If I were to walk around handing out joy, you’d take me up on it in a hot second, wouldn’t you? Of course you would! Who would say no to joy? Rewind: what if the deal was for you to give a definition of joy in exchange for it; what would you say? That hot second might not be so hot anymore… We all have a basic understanding of and know that we want joy, but what exactly is it?
Though perhaps we can’t articulately define joy on the spot, we can identify it. When we experience joy, we know what it is. When we witness a joyful person, we can call it right away.
What joy is...and is not
Joy is not an adrenaline rush where we just “got this feeling in our bodies” (sorry Justin Timberlake), nor is it an optimistic attitude, like the ones feigned by the cashiers at Whole Foods who seem to have something to prove by showing how happy they are (perhaps only eating overpriced organic food really does do something to a person). No, joy is not a feeling, nor is it an attitude of optimism.
Joy is a fruit of the Holy Spirit. It is both a grace and a fruit of the virtue of charity. It goes beyond the emotions and reaches to the soul, and its source is the rational will.
Ok great, now I know what joy is and what it is not (kind of), have an awareness of my desire for it, and as a Christian recognize that it’s something I should have. I’m still stuck: How can I be joyful if I’m just not?

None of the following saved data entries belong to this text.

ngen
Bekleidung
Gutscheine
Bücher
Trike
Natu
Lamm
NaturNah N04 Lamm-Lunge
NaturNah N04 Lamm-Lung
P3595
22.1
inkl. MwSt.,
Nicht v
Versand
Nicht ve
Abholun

We’re called to be joyful in the midst of suffering? Well, guess what, suffering is hard! It goes against human nature to be happy in the midst of hardship. But remember its definition; joy is not a feeling, it’s not an attitude, it is JOY.
Joy can't be that hard to find!
But what does that mean? How do I cultivate it? How do I bring this abstract fruit of the Holy Spirit into my daily life and allow it to resonate within my soul? I’m going to be that irritating person who answers a question with a question: Where do you find joy?
Approaching this question from a different angle, think of times and/or experiences in your life where you experienced true joy. Though they may be limited (or more frequent if you’re lucky), we all have something to draw from. Take a moment to really reflect on this question, and keep your answer in mind (you’ll need it soon).
This question of joy was brought to the forefront of my own life very recently when my father was tragically killed in a car accident at the young age of 58. It is in moments like that; death, loss, and tragedy, when you realize your complete lack of control as your world comes crashing down on you, that this idea of joy really seems to be far removed from reality. Through the initial phases of grieving my dad, I wanted to be joyful, but I honestly didn’t know how.
You can't will joy
What I came to learn was that, like most things in life, simply willing joy doesn’t produce it. But there is hope. Let’s remind ourselves of how God made us: we are human beings with a rational and free will, and we make choices; thousands of choices each and every day. Often times they're subconscious and we're not even aware that we're making them, but they're there.
Remember that experience or activity that brings you joy? Choose it. Make the time and space in your life to engage in that joy-producing activity. If it's time with a particular friend or family member, make seeing them or catching up on the phone a priority.
If it's volunteering with your parish's youth group or religious education classes, guard Wednesday nights as sacred time. If it's going country line dancing, get a group of friends together (heck, even go by yourself) and cut the rug!
Bowling, jumping in a pile of leaves, cooking a good meal...you get the point.
We absolutely have to prioritize these things, especially in the midst of a season of grief or other tumultuous event, where a lack of joy may be more evident than at other, more even-keeled times, of our lives.
The turning point in my own life
The beauty is that these acts are reciprocal, bringing great joy to our Father. He delights in us; there is nothing that brings Him greater joy than to witness and share in our joy, multiplying it a hundredfold. Though this choice is by no means a holistic answer to the question of living joy (prayer and God’s grace also play a huge role), coming to understand the part I play in my self-possession of joy through my choices and actions was such an encouraging realization, and a real turning point in my healing in the loss of my dad.
For though we can and should remember that God has a plan for our lives, and that wounds will heal and life will get better; sometimes the future seems so unattainable. To have something we can work on today, right now in this moment, equips us with the ability to live the Christian call to joy in the present, which is all we really have.
Again, through growing closer to God in prayer, by allowing Him to flow through us as His vessels and in doing so become more like Him, we can share in and grow in His joy. But if you want an answer that is applicable to your real life today, something tangible and hopeful, then make the choice. Choose joy.